Jefferies Flags Potential Pressure on Apple iPhone Prices Despite Strong Demand

Jefferies has raised concerns that Apple’s (NASDAQ:AAPL) latest iPhone lineup may face pressures on average selling prices (ASP), even as overall demand trends appear stronger compared with last year.

Analysts at the firm noted that their “tracking of global lead time and HK’s resale prices indicates rising demand for iPhone 17, although the US is likely the weakest.” Delivery times have increased across all six markets monitored since pre-orders began on September 12, with the base, Pro, and Pro Max models showing higher year-on-year lead times—except in the United States.

Jefferies emphasized that “the US is still the weakest and, bear in mind the US is the largest iPhone market (33% of global unit volume).” China is emerging as particularly strong, with the iPhone 17 base model seeing lead times exceeding 35 days, supported by Apple’s “aggressive pricing (11-14% cut vs 16) and the 256GB being qualified for gov subsidies.” The Pro Max has also experienced longer waits in China, largely due to the unavailability of the Air model there.

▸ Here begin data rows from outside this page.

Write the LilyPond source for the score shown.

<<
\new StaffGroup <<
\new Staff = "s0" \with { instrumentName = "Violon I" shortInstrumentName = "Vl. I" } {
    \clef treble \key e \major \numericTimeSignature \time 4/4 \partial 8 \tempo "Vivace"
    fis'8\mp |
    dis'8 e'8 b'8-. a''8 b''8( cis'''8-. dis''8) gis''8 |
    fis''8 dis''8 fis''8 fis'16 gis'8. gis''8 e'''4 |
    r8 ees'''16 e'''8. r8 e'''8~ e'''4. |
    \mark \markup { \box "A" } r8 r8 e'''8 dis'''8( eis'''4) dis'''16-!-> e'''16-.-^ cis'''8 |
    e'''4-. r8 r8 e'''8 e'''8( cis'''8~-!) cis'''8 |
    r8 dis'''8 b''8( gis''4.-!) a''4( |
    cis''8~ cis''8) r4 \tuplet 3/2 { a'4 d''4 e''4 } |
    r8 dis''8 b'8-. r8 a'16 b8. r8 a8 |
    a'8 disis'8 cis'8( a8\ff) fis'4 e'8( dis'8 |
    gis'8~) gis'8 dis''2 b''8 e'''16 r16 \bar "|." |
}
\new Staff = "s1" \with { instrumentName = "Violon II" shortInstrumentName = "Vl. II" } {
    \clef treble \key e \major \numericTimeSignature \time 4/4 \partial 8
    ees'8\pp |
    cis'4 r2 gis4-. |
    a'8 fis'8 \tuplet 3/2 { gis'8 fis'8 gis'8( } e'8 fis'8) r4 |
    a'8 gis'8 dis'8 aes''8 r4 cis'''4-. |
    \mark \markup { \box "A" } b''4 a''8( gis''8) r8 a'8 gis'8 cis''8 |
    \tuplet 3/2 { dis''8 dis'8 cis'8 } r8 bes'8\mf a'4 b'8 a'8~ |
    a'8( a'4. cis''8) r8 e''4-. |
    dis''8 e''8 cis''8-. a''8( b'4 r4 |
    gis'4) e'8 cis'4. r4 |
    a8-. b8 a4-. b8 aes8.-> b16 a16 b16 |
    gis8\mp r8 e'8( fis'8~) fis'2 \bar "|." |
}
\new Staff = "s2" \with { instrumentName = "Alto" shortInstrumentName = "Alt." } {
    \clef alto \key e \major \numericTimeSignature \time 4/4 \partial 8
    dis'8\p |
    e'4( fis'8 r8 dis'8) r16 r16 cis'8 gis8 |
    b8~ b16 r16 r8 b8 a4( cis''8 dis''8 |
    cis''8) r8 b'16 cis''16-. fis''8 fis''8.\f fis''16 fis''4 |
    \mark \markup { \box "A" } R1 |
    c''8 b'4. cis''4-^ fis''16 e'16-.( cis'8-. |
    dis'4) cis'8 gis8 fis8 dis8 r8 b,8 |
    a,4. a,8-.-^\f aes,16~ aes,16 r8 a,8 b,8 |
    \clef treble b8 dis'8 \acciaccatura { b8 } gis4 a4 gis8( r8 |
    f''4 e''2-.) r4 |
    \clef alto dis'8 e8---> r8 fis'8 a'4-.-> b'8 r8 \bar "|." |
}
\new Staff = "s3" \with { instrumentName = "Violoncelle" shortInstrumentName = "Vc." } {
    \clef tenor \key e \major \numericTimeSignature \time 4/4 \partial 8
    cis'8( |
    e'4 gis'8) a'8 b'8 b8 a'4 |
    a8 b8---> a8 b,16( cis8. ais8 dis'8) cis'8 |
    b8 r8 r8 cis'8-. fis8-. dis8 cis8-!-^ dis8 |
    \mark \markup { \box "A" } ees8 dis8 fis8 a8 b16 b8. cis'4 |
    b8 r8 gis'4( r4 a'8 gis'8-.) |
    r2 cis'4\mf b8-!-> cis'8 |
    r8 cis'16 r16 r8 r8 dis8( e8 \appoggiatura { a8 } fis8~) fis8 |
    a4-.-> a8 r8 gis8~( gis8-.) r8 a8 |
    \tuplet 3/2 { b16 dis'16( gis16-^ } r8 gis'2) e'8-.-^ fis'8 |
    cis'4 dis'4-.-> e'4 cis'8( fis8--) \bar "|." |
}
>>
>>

In the resale market, Jefferies found “no bid for iPhone 17 base model” and “no bid for 17 Air,” while the Pro recorded only a small premium. Conversely, the Pro Max commanded a premium of 5% to 28% across all 12 variants, compared with nine variants trading at a premium last year.

Despite these positive signals for certain models, Jefferies warned that “downside risk for AAPL in ASP” persists, as strength in the base model “would not be able to offset weaknesses in 17 Air and Pro.”